● EXTRACT TO READ
Many of us these days are worried about the state of education in this country.  As a teacher, I certainly am.  I'm probably going to anger a good number of people with this post, which is fine.  It's not the first time, and it won't be the last.  Let me begin by qualifying this post:  I love teaching.  It is very gratifying to me, and it is a chance to inspire a new generation of students and scholars.  Therefore, I also treasure my students.

But there is something very wrong in America, my friends.  A dark, malevolent unhinging of our educational system has been taking place for the last several decades.  Oh, it seems innocuous, I mean after all, kids are still graduating from high school, right?  They're getting diplomas, right?  They're getting an education, right?

I've been doing this for thirteen years, so I don't make these statements lightly, nor do I make them from the armchair.  I have taught in the high school classroom and the college lecture hall, and I hae ha ample opportunity to see what is happening to our public education system, but the real problem stems from K-12 public education.  You read that correctly: K-12.  Now, I have taught with some fine educators in the public school system--competent, dedicated individuals.  So let me say this:  teachers--for the most part--are not to blame.  The blame rests squarely on a system that has become so bureacratized and corrupted by such horrendous ideologies as class warfare, eugenics, and social engineering to name a few.  Likewise, the blame lies squarely on the shoulders of politicians, policy makers, and administrators who have perpetuated this system.  So I bear little ill will toward teachers, but have little patience for the system anymore.

It saddens me because I run into people all the time who have never read a book in its entirety.  They have never read Twain, Hawthorne, Melville, Cervantes, or Shakespeare.  They cannot reference world geography, basic American history, perform the most basic math, or recite a poem.  Now there are those who can--of course--who have read on there own.  But this level of rigor and value, has long vacated the curriculm found in our public schools.  By and large, this is not the fault of students.  It is the fault of a corrupted system.

● SOURCE INFORMATION
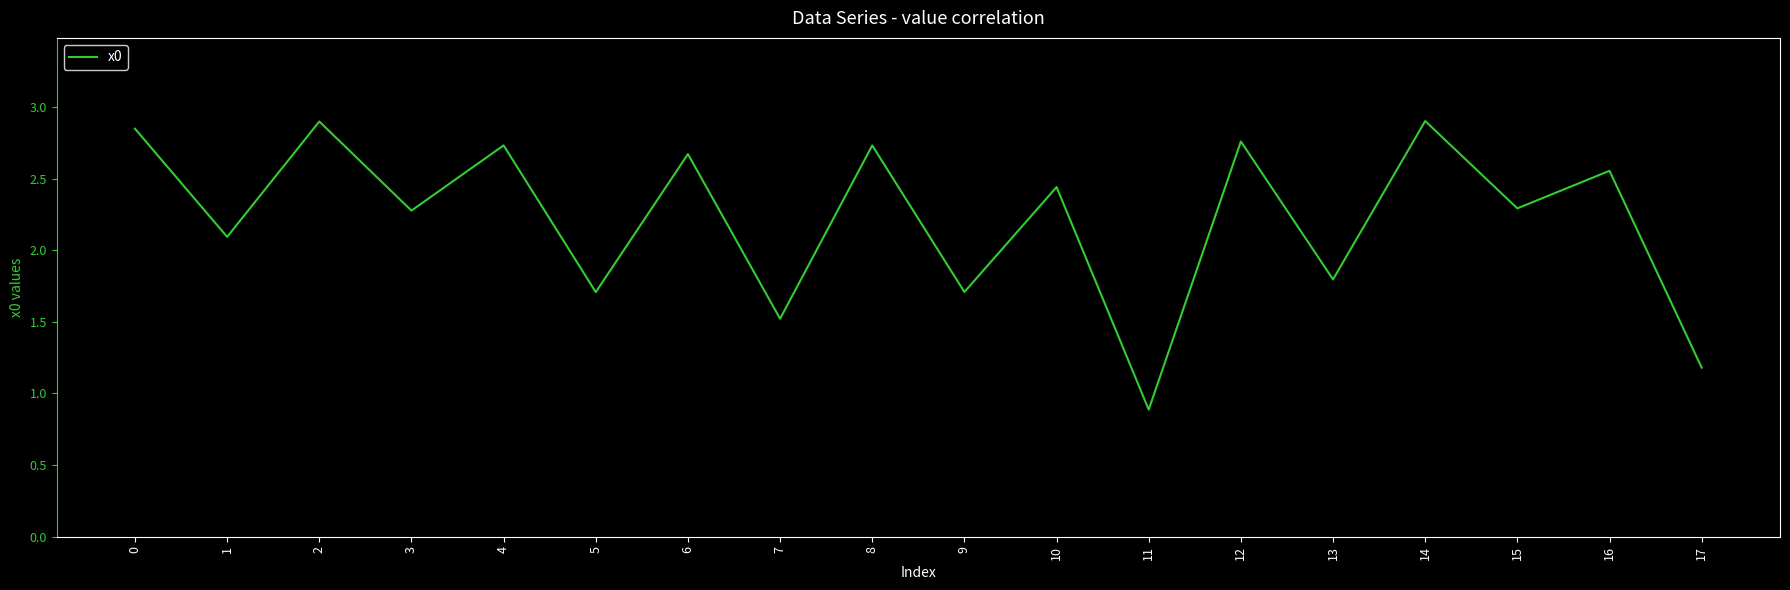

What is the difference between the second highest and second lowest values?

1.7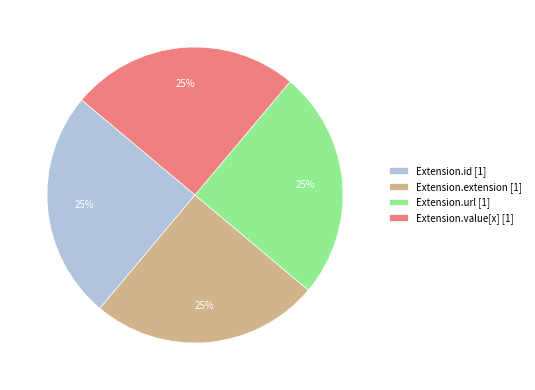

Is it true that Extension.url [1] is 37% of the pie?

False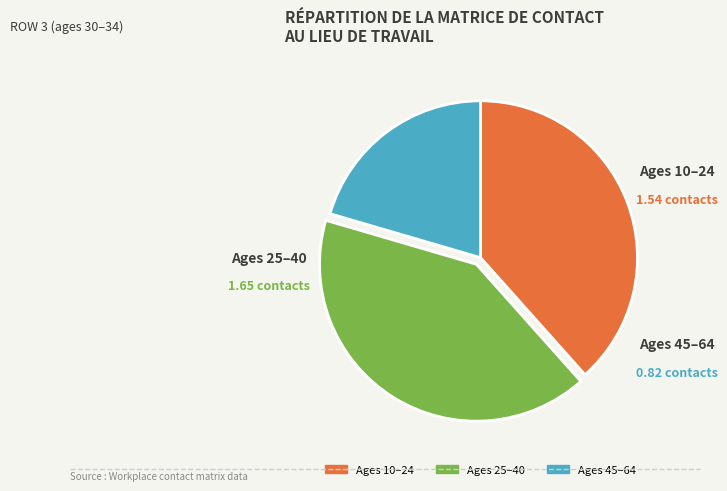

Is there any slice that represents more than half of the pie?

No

● PROBLEM STATEMENT
Name every author the text on American education mentions as one that many people have never read. The records play no part in this exercise.

● RESPONSE AREA
Twain, Hawthorne, Melville, Cervantes, Shakespeare